**TEXT EXCERPT:**

Tim Bray says corporate sites’ HTML is borked

Tim Bray says Microsoft’s developer resource sites’ HTML isn’t validating. I’ll see what we can do about that (he also admits Sun’s and IBM’s don’t validate either).

While I’m talking about Tim, Sam Ruby told me I was subscribed to Tim’s partial text feed. So I went over to his blog and tried to find his feeds. I can’t find them anywhere. I’m probably just blind. I finally found his feeds by doing a view source on his HTML. What horrible usability! Tim, can you just put an orange XML icon on your blog? Why are you trying to hide your feeds?


Filed under: Blog Stuff @ 8:16 pm | 14 Comments

14 Comments

  1. Anne van Kesteren Says:

    Wasn’t that called autodiscovery? Also, he talked about developer resource sites, not weblogs.

  2. scobleizer Says:

    Anne: autodiscovery is nice, but he has three feeds!!! (one partial text, one Atom, and one something else).

  3. Robert Sayre Says:

    Hmm, when I visit the site in Firefox, it gives me two options.

    * Atom (full content)
    * RSS

    What sort of backwards browser wouldn’t do that? ;)

  4. Tankko Says:

    >>Tim, can you just put an orange XML icon on your blog?

    XML? Can’t we get rid of the words XML for a RSS feed? That’s damn confusing for people who aren’t geeks. I tell my dad about using RSS and he’s supposed to click on a link called XML? It’s time to come up for air here guys!

  5. scobleizer Says:

    Robert: I still use IE. Shoot me. :-)

  6. scobleizer Says:

    Tankko: get over it. There are millions of sites with orange XML icons. OK, go with how the BBC does it. They use an orange RSS icon. That’s the best I’ve seen. It’s usable.

  7. P.H. Says:

    Yes - I agree. An “RSS” button is much better than an “XML” button to the casual blog reader - or more importantly, to the new blog reader.

    So I just switched the button on my blog from XML to RSS - but was shocked at how hard it was to find a good simple orange RSS button - I am borrowing one from the BBC until tomorrow. Virtually everyone uses the default XML. Not even feedburner has them i like theirs since they are crisper than most.

    For example, Forbes actually just writes “RSS” next to its “XML” button, http://www.forbes.com/columnists/2005/08/17/rss-venture-capital-entrepreneurs-cx_tt_0817straightup.html?partner=rss. I could def see how that could be confusing to some.

    As a side note, I also just realized that Feedburner now has tons of new features such as free GeoTags, link/photo splicing and automatic pinnging.

  8. Anne van Kesteren Says:

    That millions of site use an orange XML button does not make it a good thing. Billions of sites do not validate and still we try to convert them.

  9. Rijk Says:

    I typed feed in the search box on http://www.tbray.org/ongoing/
    The second result was the feed URL.

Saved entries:

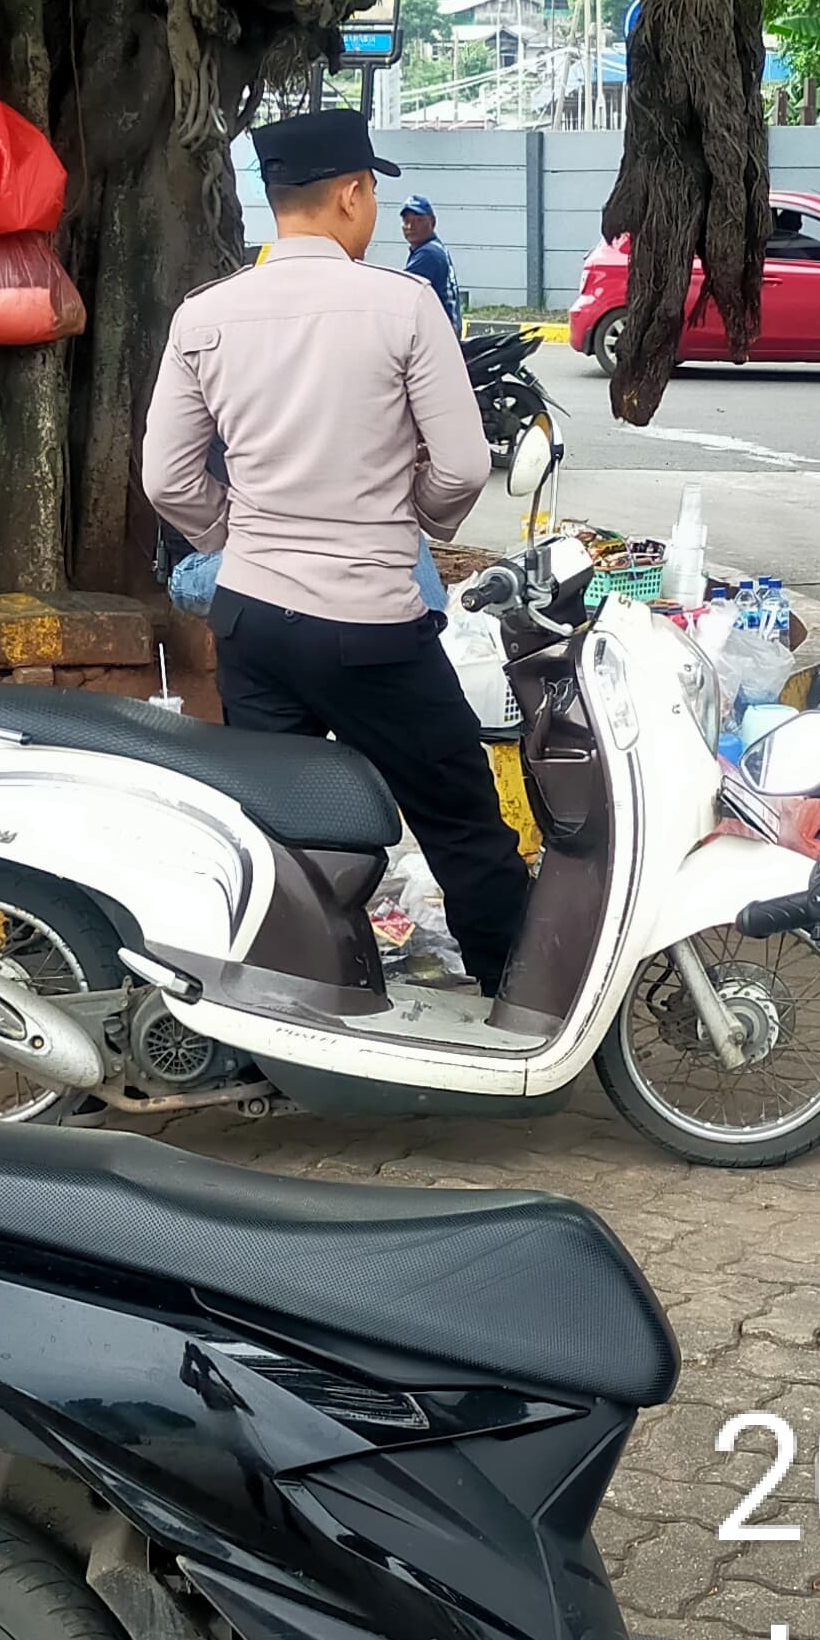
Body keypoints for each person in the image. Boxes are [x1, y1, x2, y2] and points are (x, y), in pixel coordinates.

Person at [143, 107, 532, 992]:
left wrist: (233, 536)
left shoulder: (205, 315)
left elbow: (167, 478)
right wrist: (414, 519)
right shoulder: (403, 307)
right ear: (353, 194)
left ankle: (292, 1005)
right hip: (372, 624)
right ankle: (515, 998)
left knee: (279, 836)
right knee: (460, 820)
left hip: (254, 623)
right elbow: (463, 465)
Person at [398, 194, 464, 330]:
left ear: (433, 222)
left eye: (418, 220)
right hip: (445, 330)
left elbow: (402, 293)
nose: (410, 226)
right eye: (406, 221)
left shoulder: (428, 254)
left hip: (441, 334)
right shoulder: (433, 247)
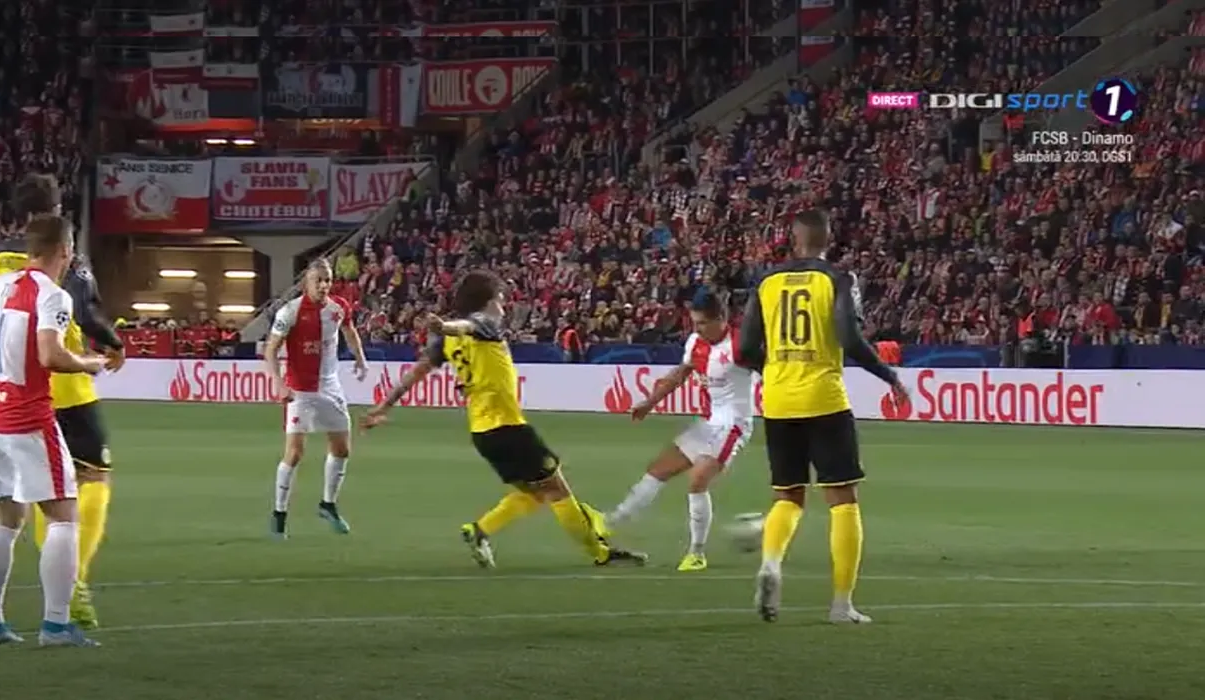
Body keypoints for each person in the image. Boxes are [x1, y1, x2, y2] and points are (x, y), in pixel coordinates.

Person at [361, 270, 647, 568]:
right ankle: (601, 553)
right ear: (486, 302)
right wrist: (445, 326)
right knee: (556, 490)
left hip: (483, 433)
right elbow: (469, 325)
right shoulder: (483, 324)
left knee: (535, 493)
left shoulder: (448, 344)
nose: (503, 305)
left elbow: (417, 372)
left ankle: (480, 530)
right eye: (499, 299)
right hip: (508, 427)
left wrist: (384, 406)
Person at [0, 173, 126, 630]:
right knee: (73, 500)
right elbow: (77, 321)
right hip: (45, 400)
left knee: (8, 515)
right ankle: (63, 607)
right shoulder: (58, 279)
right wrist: (102, 354)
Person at [737, 209, 909, 624]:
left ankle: (771, 563)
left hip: (778, 400)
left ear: (793, 239)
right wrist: (889, 376)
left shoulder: (767, 281)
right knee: (843, 500)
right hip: (824, 397)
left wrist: (774, 371)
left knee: (788, 496)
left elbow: (745, 349)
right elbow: (850, 339)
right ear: (828, 239)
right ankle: (841, 605)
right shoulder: (837, 279)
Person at [604, 288, 754, 571]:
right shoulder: (696, 342)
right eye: (694, 322)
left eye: (702, 323)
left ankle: (696, 553)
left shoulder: (741, 344)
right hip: (709, 422)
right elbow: (680, 374)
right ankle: (612, 521)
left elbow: (773, 368)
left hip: (734, 423)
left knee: (697, 480)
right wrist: (650, 402)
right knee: (658, 469)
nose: (697, 329)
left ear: (721, 319)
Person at [263, 258, 368, 539]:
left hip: (330, 387)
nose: (323, 286)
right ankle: (279, 514)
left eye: (327, 280)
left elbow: (349, 330)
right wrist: (278, 384)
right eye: (318, 280)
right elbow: (270, 350)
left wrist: (360, 358)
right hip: (300, 389)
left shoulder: (338, 308)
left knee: (342, 449)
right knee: (295, 453)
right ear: (306, 283)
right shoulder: (290, 311)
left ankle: (327, 505)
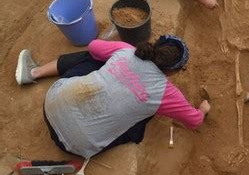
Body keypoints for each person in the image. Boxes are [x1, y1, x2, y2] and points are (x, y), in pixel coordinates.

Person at [15, 35, 211, 158]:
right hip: (75, 145)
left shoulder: (127, 51)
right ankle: (34, 73)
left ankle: (34, 73)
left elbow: (93, 46)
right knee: (146, 115)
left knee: (93, 57)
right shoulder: (166, 93)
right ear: (173, 71)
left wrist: (116, 48)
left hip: (52, 104)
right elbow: (194, 121)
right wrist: (203, 109)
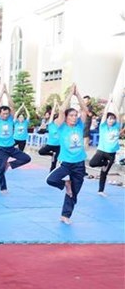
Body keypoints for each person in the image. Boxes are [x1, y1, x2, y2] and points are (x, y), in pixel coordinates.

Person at [46, 84, 89, 224]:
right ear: (66, 117)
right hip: (65, 163)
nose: (75, 117)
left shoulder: (79, 126)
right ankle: (66, 183)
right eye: (72, 115)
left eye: (76, 115)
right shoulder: (61, 126)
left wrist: (78, 94)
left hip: (79, 163)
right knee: (51, 180)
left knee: (74, 192)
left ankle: (65, 215)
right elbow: (62, 109)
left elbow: (85, 110)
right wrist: (70, 94)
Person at [0, 84, 31, 194]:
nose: (5, 115)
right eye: (3, 114)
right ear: (0, 113)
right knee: (0, 170)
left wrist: (7, 93)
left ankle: (10, 164)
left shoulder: (10, 119)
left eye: (7, 114)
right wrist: (1, 94)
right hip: (1, 149)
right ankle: (3, 188)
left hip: (11, 147)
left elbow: (12, 106)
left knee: (26, 158)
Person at [88, 100, 121, 196]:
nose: (112, 120)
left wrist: (114, 104)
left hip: (111, 154)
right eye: (110, 119)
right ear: (106, 119)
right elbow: (104, 114)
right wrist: (109, 103)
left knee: (104, 173)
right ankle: (104, 163)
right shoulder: (103, 127)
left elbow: (118, 116)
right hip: (101, 151)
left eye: (113, 119)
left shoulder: (117, 127)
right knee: (92, 163)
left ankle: (100, 191)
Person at [37, 105, 61, 172]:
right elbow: (52, 115)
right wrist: (55, 105)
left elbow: (62, 114)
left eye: (58, 119)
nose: (57, 120)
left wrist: (59, 107)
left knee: (54, 160)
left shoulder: (61, 126)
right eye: (56, 119)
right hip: (50, 144)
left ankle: (51, 171)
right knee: (41, 152)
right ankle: (51, 154)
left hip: (58, 146)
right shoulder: (51, 124)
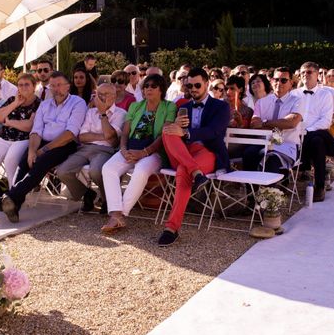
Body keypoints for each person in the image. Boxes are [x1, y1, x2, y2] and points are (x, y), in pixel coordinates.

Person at [0, 71, 87, 223]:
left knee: (39, 163)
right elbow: (36, 131)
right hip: (42, 142)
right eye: (53, 86)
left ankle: (10, 197)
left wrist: (44, 150)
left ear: (68, 86)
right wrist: (31, 151)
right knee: (24, 163)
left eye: (60, 85)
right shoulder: (45, 104)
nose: (56, 89)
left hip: (65, 144)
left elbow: (70, 133)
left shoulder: (77, 103)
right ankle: (12, 203)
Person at [157, 67, 230, 246]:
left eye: (198, 85)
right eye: (190, 86)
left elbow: (214, 131)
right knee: (167, 131)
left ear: (206, 84)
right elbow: (174, 133)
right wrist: (176, 126)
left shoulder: (221, 106)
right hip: (182, 153)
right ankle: (196, 173)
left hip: (207, 153)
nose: (194, 89)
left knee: (184, 170)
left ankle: (171, 228)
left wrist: (187, 133)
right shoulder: (184, 106)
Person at [101, 74, 176, 232]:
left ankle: (119, 215)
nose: (148, 88)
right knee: (108, 168)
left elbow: (165, 134)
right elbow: (126, 132)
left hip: (154, 152)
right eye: (146, 86)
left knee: (141, 170)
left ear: (161, 89)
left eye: (153, 86)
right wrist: (123, 149)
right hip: (130, 148)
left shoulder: (169, 107)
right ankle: (116, 213)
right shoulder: (135, 106)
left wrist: (145, 152)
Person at [56, 83, 126, 214]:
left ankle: (109, 200)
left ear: (114, 96)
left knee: (96, 171)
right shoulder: (90, 112)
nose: (102, 97)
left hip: (105, 151)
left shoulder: (121, 114)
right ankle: (87, 193)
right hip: (85, 149)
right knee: (62, 171)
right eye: (99, 94)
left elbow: (111, 136)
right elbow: (82, 137)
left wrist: (103, 114)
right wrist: (105, 136)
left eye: (105, 94)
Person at [292, 61, 334, 202]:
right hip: (294, 134)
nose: (305, 75)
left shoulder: (325, 95)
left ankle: (319, 187)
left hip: (312, 134)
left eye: (309, 72)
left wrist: (307, 131)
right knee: (320, 138)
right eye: (303, 72)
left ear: (317, 75)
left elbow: (326, 121)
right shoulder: (294, 94)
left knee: (317, 140)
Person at [0, 73, 40, 193]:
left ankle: (14, 194)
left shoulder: (39, 103)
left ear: (34, 86)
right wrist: (15, 104)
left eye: (27, 84)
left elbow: (29, 126)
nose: (23, 87)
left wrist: (9, 122)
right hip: (4, 138)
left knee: (10, 160)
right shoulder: (12, 100)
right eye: (20, 85)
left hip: (24, 139)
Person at [243, 67, 303, 173]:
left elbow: (291, 122)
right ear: (271, 81)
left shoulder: (297, 101)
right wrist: (280, 124)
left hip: (286, 145)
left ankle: (271, 189)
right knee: (249, 153)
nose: (279, 83)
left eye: (283, 80)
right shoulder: (262, 102)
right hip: (263, 143)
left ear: (291, 83)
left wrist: (265, 123)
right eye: (276, 80)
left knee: (271, 159)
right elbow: (254, 124)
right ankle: (252, 189)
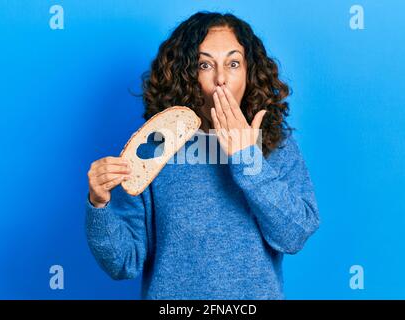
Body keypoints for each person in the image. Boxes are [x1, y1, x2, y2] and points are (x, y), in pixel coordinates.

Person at [85, 11, 320, 299]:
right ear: (187, 75)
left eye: (233, 63)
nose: (221, 79)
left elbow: (295, 235)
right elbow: (123, 262)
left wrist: (247, 158)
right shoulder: (156, 146)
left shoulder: (274, 143)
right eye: (205, 64)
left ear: (250, 72)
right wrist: (99, 203)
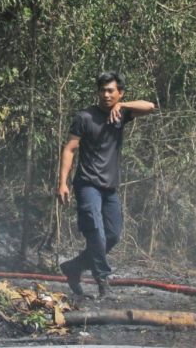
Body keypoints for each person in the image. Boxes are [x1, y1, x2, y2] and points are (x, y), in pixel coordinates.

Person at [56, 71, 156, 298]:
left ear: (120, 93)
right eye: (102, 90)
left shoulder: (121, 114)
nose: (106, 94)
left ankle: (74, 267)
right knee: (96, 233)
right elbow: (70, 148)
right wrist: (63, 183)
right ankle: (103, 281)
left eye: (111, 90)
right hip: (87, 184)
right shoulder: (85, 117)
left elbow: (150, 106)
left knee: (113, 235)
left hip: (110, 187)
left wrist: (122, 107)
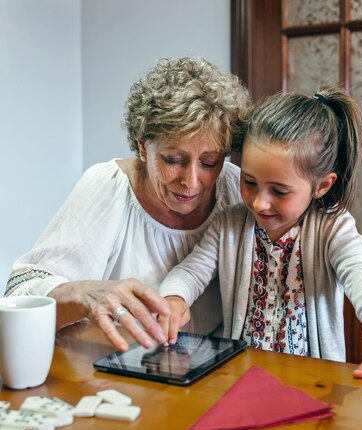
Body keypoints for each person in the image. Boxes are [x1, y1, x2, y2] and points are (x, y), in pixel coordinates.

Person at [159, 86, 362, 394]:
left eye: (279, 191)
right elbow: (192, 270)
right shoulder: (230, 223)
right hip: (240, 378)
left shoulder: (333, 229)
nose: (259, 203)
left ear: (321, 185)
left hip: (313, 384)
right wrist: (174, 297)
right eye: (249, 182)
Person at [5, 57, 250, 352]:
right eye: (174, 160)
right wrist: (85, 294)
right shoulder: (109, 187)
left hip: (215, 370)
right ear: (143, 146)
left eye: (210, 162)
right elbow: (18, 293)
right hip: (118, 365)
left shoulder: (238, 189)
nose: (192, 181)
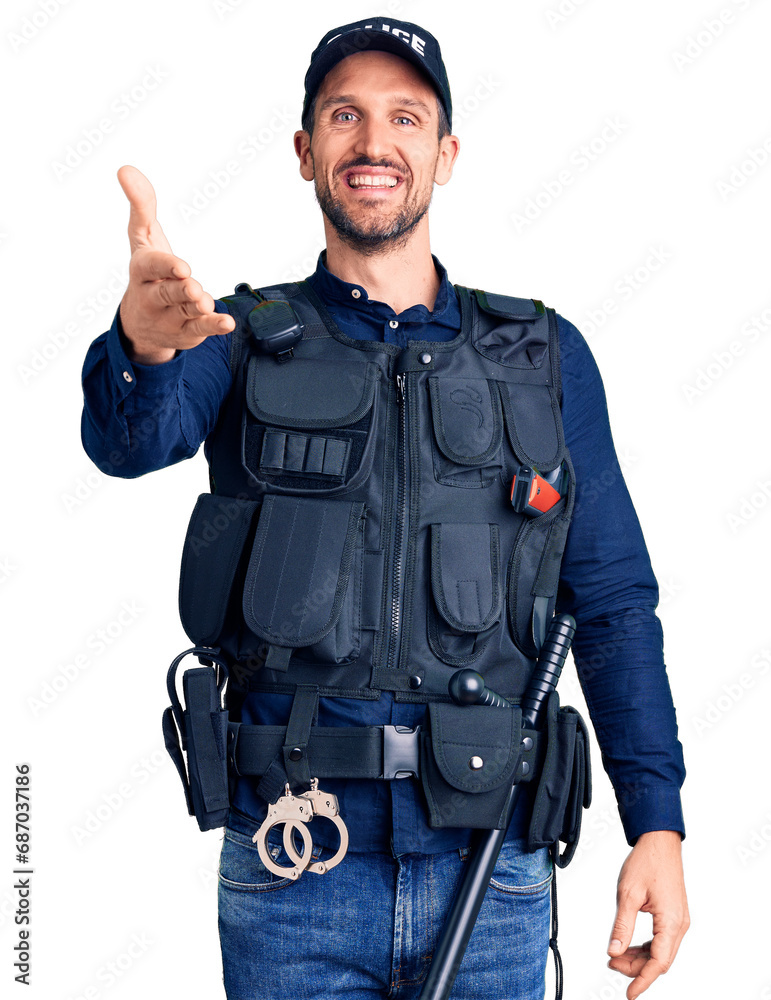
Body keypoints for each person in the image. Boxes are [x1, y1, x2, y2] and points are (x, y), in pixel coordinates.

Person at [81, 17, 689, 1000]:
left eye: (405, 118)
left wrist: (655, 822)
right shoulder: (231, 335)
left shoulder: (543, 356)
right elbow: (128, 445)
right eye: (344, 116)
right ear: (305, 150)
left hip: (492, 873)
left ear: (445, 154)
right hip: (294, 864)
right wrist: (143, 345)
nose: (374, 142)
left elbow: (613, 600)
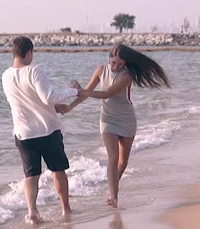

**PROBLEM REQUIREMENTS:** According to the blog post about Tim Bray's sites, how did the author finally find Tim's feeds?

**TASK OUTPUT:** By doing a view source on Tim's HTML.